* _WHAT TO DO_
Will you write out the data exactly, excluding every picture?

* _MATERIAL PROVIDED_
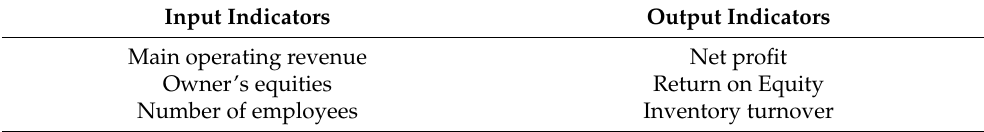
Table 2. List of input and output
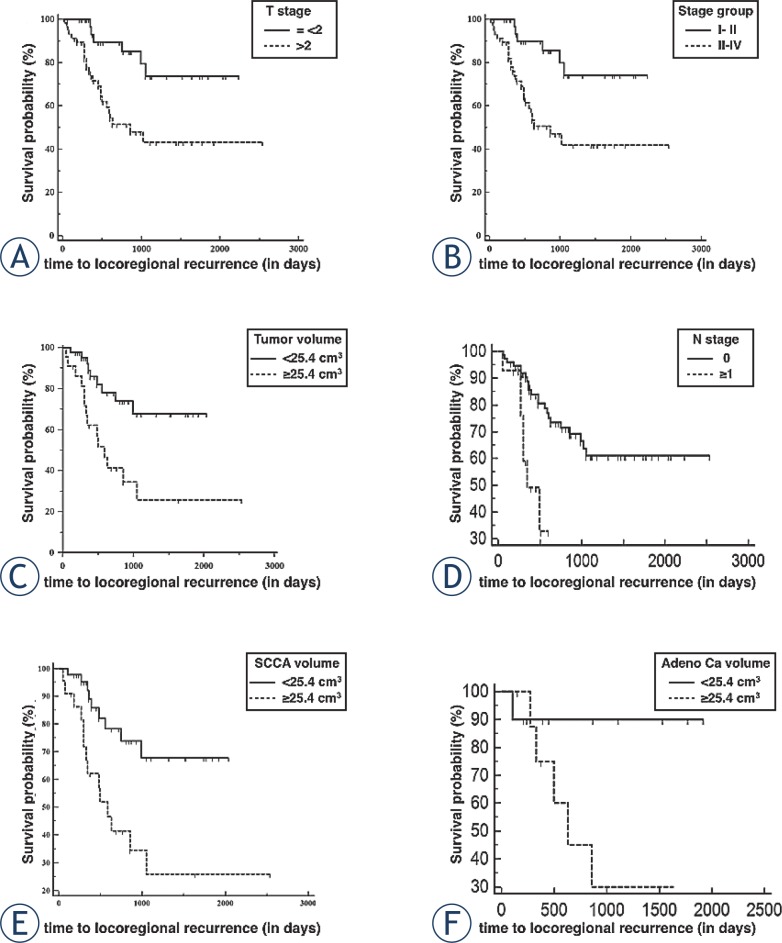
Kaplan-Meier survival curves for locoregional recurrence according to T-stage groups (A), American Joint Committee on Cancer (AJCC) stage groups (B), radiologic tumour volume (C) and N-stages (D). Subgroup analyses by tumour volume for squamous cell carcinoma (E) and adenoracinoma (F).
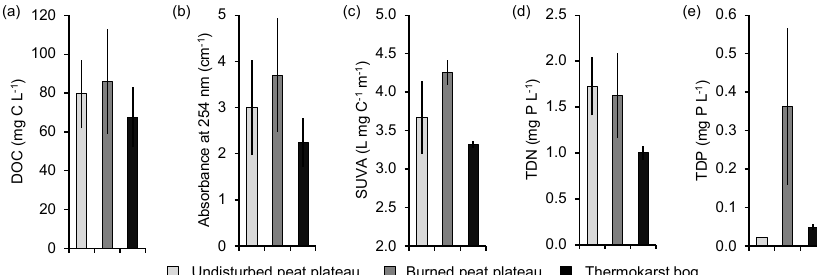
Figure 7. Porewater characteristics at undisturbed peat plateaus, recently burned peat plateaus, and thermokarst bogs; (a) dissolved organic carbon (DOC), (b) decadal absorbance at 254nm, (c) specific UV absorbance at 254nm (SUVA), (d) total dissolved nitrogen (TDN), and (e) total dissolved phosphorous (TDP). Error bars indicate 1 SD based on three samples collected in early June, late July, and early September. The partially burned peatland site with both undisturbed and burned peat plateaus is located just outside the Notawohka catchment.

* _ANSWER BOX_
Table 2. List of input and output
Kaplan-Meier survival curves for locoregional recurrence according to T-stage groups (A), American Joint Committee on Cancer (AJCC) stage groups (B), radiologic tumour volume (C) and N-stages (D). Subgroup analyses by tumour volume for squamous cell carcinoma (E) and adenoracinoma (F).
Figure 7. Porewater characteristics at undisturbed peat plateaus, recently burned peat plateaus, and thermokarst bogs; (a) dissolved organic carbon (DOC), (b) decadal absorbance at 254nm, (c) specific UV absorbance at 254nm (SUVA), (d) total dissolved nitrogen (TDN), and (e) total dissolved phosphorous (TDP). Error bars indicate 1 SD based on three samples collected in early June, late July, and early September. The partially burned peatland site with both undisturbed and burned peat plateaus is located just outside the Notawohka catchment.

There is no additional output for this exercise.